(DATASET RECORDS Opens)

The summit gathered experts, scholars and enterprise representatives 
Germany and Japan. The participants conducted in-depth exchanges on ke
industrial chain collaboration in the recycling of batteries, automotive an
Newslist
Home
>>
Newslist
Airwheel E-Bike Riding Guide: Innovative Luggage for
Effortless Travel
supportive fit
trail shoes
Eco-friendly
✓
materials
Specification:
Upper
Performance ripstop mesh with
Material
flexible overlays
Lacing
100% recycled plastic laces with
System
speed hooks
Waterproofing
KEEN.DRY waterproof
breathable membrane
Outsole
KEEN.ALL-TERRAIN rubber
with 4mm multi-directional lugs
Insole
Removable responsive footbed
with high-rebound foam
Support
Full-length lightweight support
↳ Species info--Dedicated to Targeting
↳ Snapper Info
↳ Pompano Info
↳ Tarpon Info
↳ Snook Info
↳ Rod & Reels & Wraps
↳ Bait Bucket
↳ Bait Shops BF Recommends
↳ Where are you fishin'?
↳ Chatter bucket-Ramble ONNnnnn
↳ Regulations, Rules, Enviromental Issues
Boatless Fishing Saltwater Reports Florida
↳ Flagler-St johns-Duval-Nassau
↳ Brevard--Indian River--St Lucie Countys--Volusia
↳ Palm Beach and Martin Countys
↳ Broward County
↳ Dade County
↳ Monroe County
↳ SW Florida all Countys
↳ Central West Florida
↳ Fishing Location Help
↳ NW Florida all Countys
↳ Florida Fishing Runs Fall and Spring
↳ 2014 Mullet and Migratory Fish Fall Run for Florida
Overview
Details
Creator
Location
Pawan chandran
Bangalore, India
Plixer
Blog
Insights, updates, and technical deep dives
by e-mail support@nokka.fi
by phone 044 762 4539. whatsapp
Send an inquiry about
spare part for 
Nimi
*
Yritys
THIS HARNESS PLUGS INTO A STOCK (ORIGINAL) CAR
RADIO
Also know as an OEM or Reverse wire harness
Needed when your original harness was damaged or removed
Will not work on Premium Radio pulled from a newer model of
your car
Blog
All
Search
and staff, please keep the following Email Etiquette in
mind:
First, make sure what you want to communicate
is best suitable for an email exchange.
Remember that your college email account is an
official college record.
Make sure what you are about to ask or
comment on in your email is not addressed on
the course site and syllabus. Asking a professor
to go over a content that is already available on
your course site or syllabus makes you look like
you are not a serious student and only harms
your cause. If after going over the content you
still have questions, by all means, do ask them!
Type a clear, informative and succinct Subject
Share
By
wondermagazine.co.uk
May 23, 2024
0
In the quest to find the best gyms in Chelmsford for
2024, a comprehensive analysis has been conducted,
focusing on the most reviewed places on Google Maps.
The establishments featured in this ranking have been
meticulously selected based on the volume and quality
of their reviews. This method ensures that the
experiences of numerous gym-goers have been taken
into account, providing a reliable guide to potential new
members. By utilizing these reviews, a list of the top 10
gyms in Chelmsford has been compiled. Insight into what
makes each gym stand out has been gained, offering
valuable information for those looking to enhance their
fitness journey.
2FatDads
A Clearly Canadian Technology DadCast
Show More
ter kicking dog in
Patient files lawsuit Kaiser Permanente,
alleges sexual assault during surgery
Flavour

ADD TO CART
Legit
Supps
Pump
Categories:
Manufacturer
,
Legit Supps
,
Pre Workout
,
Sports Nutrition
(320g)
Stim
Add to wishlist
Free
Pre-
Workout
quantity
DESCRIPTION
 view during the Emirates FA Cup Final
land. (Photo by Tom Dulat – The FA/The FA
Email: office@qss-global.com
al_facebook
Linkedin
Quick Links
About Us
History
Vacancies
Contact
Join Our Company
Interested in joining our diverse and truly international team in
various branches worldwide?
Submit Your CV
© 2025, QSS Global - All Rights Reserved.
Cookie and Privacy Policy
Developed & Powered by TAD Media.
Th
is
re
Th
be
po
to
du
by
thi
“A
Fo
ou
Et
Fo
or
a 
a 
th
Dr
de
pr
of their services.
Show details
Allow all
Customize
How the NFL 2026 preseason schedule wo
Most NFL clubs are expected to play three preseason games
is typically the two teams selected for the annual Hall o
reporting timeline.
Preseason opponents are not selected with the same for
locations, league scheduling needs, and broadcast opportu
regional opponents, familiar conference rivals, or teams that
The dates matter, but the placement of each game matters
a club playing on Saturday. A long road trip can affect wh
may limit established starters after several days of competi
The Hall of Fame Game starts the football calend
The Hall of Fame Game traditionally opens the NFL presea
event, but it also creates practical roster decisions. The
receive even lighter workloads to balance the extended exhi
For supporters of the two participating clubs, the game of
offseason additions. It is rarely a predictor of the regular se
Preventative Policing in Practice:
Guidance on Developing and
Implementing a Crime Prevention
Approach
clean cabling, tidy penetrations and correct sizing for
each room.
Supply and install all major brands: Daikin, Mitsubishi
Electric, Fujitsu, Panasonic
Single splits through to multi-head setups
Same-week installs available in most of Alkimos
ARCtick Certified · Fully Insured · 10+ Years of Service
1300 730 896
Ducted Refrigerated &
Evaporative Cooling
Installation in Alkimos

(DATASET RECORDS Closes)

* **REQUEST**: The entries shown above must be reproduced in full, exactly as written.

* **TASK RESPONSE**:
The summit gathered experts, scholars and enterprise representatives 
Germany and Japan. The participants conducted in-depth exchanges on ke
industrial chain collaboration in the recycling of batteries, automotive an
Newslist
Home
>>
Newslist
Airwheel E-Bike Riding Guide: Innovative Luggage for
Effortless Travel
supportive fit
trail shoes
Eco-friendly
✓
materials
Specification:
Upper
Performance ripstop mesh with
Material
flexible overlays
Lacing
100% recycled plastic laces with
System
speed hooks
Waterproofing
KEEN.DRY waterproof
breathable membrane
Outsole
KEEN.ALL-TERRAIN rubber
with 4mm multi-directional lugs
Insole
Removable responsive footbed
with high-rebound foam
Support
Full-length lightweight support
↳ Species info--Dedicated to Targeting
↳ Snapper Info
↳ Pompano Info
↳ Tarpon Info
↳ Snook Info
↳ Rod & Reels & Wraps
↳ Bait Bucket
↳ Bait Shops BF Recommends
↳ Where are you fishin'?
↳ Chatter bucket-Ramble ONNnnnn
↳ Regulations, Rules, Enviromental Issues
Boatless Fishing Saltwater Reports Florida
↳ Flagler-St johns-Duval-Nassau
↳ Brevard--Indian River--St Lucie Countys--Volusia
↳ Palm Beach and Martin Countys
↳ Broward County
↳ Dade County
↳ Monroe County
↳ SW Florida all Countys
↳ Central West Florida
↳ Fishing Location Help
↳ NW Florida all Countys
↳ Florida Fishing Runs Fall and Spring
↳ 2014 Mullet and Migratory Fish Fall Run for Florida
Overview
Details
Creator
Location
Pawan chandran
Bangalore, India
Plixer
Blog
Insights, updates, and technical deep dives
by e-mail support@nokka.fi
by phone 044 762 4539. whatsapp
Send an inquiry about
spare part for 
Nimi
*
Yritys
THIS HARNESS PLUGS INTO A STOCK (ORIGINAL) CAR
RADIO
Also know as an OEM or Reverse wire harness
Needed when your original harness was damaged or removed
Will not work on Premium Radio pulled from a newer model of
your car
Blog
All
Search
and staff, please keep the following Email Etiquette in
mind:
First, make sure what you want to communicate
is best suitable for an email exchange.
Remember that your college email account is an
official college record.
Make sure what you are about to ask or
comment on in your email is not addressed on
the course site and syllabus. Asking a professor
to go over a content that is already available on
your course site or syllabus makes you look like
you are not a serious student and only harms
your cause. If after going over the content you
still have questions, by all means, do ask them!
Type a clear, informative and succinct Subject
Share
By
wondermagazine.co.uk
May 23, 2024
0
In the quest to find the best gyms in Chelmsford for
2024, a comprehensive analysis has been conducted,
focusing on the most reviewed places on Google Maps.
The establishments featured in this ranking have been
meticulously selected based on the volume and quality
of their reviews. This method ensures that the
experiences of numerous gym-goers have been taken
into account, providing a reliable guide to potential new
members. By utilizing these reviews, a list of the top 10
gyms in Chelmsford has been compiled. Insight into what
makes each gym stand out has been gained, offering
valuable information for those looking to enhance their
fitness journey.
2FatDads
A Clearly Canadian Technology DadCast
Show More
ter kicking dog in
Patient files lawsuit Kaiser Permanente,
alleges sexual assault during surgery
Flavour

ADD TO CART
Legit
Supps
Pump
Categories:
Manufacturer
,
Legit Supps
,
Pre Workout
,
Sports Nutrition
(320g)
Stim
Add to wishlist
Free
Pre-
Workout
quantity
DESCRIPTION
 view during the Emirates FA Cup Final
land. (Photo by Tom Dulat – The FA/The FA
Email: office@qss-global.com
al_facebook
Linkedin
Quick Links
About Us
History
Vacancies
Contact
Join Our Company
Interested in joining our diverse and truly international team in
various branches worldwide?
Submit Your CV
© 2025, QSS Global - All Rights Reserved.
Cookie and Privacy Policy
Developed & Powered by TAD Media.
Th
is
re
Th
be
po
to
du
by
thi
“A
Fo
ou
Et
Fo
or
a 
a 
th
Dr
de
pr
of their services.
Show details
Allow all
Customize
How the NFL 2026 preseason schedule wo
Most NFL clubs are expected to play three preseason games
is typically the two teams selected for the annual Hall o
reporting timeline.
Preseason opponents are not selected with the same for
locations, league scheduling needs, and broadcast opportu
regional opponents, familiar conference rivals, or teams that
The dates matter, but the placement of each game matters
a club playing on Saturday. A long road trip can affect wh
may limit established starters after several days of competi
The Hall of Fame Game starts the football calend
The Hall of Fame Game traditionally opens the NFL presea
event, but it also creates practical roster decisions. The
receive even lighter workloads to balance the extended exhi
For supporters of the two participating clubs, the game of
offseason additions. It is rarely a predictor of the regular se
Preventative Policing in Practice:
Guidance on Developing and
Implementing a Crime Prevention
Approach
clean cabling, tidy penetrations and correct sizing for
each room.
Supply and install all major brands: Daikin, Mitsubishi
Electric, Fujitsu, Panasonic
Single splits through to multi-head setups
Same-week installs available in most of Alkimos
ARCtick Certified · Fully Insured · 10+ Years of Service
1300 730 896
Ducted Refrigerated &
Evaporative Cooling
Installation in Alkimos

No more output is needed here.